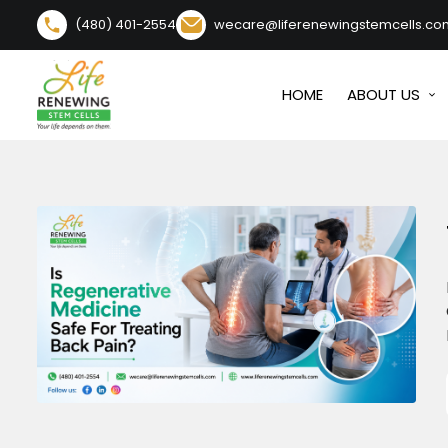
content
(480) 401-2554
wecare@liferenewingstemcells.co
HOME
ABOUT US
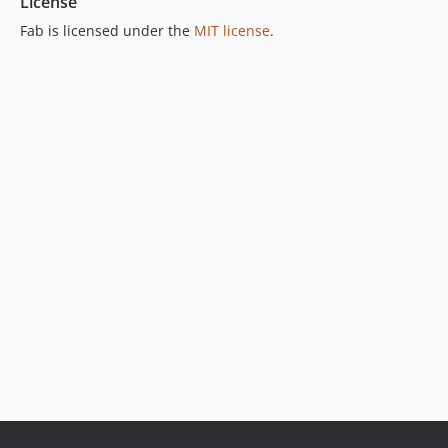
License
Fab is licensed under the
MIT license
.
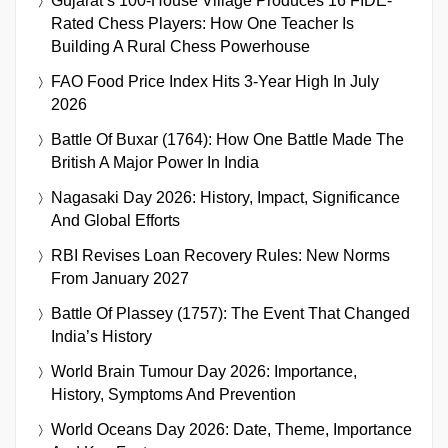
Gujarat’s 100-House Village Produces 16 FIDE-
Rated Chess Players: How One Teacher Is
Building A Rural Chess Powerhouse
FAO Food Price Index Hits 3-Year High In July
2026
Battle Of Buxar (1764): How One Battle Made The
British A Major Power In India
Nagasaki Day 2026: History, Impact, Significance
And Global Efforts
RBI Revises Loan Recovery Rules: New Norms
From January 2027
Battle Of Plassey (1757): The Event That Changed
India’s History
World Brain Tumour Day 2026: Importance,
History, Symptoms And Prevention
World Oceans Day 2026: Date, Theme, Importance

* * * *

• Task to carry out: Because pictures are not wanted, give every entry above again exactly without them.

• Written solution:
content
(480) 401-2554
wecare@liferenewingstemcells.co
HOME
ABOUT US
License
Fab is licensed under the
MIT license
.
Gujarat’s 100-House Village Produces 16 FIDE-
Rated Chess Players: How One Teacher Is
Building A Rural Chess Powerhouse
FAO Food Price Index Hits 3-Year High In July
2026
Battle Of Buxar (1764): How One Battle Made The
British A Major Power In India
Nagasaki Day 2026: History, Impact, Significance
And Global Efforts
RBI Revises Loan Recovery Rules: New Norms
From January 2027
Battle Of Plassey (1757): The Event That Changed
India’s History
World Brain Tumour Day 2026: Importance,
History, Symptoms And Prevention
World Oceans Day 2026: Date, Theme, Importance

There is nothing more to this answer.